--- Source information ---
============
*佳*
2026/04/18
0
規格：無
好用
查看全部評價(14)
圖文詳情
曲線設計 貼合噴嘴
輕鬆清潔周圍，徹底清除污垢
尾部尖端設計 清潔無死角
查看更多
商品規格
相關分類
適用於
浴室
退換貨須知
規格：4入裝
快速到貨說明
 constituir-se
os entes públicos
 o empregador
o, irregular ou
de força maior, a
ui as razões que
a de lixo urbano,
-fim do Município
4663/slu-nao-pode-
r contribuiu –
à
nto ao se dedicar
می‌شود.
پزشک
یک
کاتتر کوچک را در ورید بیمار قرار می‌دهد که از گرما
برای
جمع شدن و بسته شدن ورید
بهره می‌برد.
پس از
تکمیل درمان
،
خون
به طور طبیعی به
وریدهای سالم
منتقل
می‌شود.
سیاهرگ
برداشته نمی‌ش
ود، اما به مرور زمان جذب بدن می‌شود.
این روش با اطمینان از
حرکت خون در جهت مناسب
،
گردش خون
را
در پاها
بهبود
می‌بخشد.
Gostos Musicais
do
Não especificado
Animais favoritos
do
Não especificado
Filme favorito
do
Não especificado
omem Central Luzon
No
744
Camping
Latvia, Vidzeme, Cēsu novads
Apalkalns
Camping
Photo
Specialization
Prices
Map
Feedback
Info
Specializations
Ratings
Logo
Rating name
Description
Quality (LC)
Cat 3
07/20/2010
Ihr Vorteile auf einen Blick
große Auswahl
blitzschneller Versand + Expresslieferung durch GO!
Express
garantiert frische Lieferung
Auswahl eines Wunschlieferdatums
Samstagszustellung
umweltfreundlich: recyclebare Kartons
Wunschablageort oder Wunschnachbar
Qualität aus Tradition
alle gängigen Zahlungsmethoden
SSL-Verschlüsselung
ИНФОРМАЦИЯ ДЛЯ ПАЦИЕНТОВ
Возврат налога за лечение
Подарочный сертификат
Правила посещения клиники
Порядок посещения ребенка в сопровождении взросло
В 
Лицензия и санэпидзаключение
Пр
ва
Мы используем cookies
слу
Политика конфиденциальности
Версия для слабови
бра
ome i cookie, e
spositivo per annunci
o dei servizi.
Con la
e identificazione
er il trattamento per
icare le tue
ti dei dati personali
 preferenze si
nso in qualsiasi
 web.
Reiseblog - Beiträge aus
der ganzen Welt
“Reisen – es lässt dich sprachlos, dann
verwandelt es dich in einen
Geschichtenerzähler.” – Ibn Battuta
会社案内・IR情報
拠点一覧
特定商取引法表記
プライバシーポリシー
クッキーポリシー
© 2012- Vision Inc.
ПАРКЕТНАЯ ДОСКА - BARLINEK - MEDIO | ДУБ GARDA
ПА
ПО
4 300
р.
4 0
============
--- Exercise details ---
Output nothing but the lines from the one containing "der ganzen Welt" to the end of the listing, both of those included, exactly as given.

--- Written answer ---
der ganzen Welt
“Reisen – es lässt dich sprachlos, dann
verwandelt es dich in einen
Geschichtenerzähler.” – Ibn Battuta
会社案内・IR情報
拠点一覧
特定商取引法表記
プライバシーポリシー
クッキーポリシー
© 2012- Vision Inc.
ПАРКЕТНАЯ ДОСКА - BARLINEK - MEDIO | ДУБ GARDA
ПА
ПО
4 300
р.
4 0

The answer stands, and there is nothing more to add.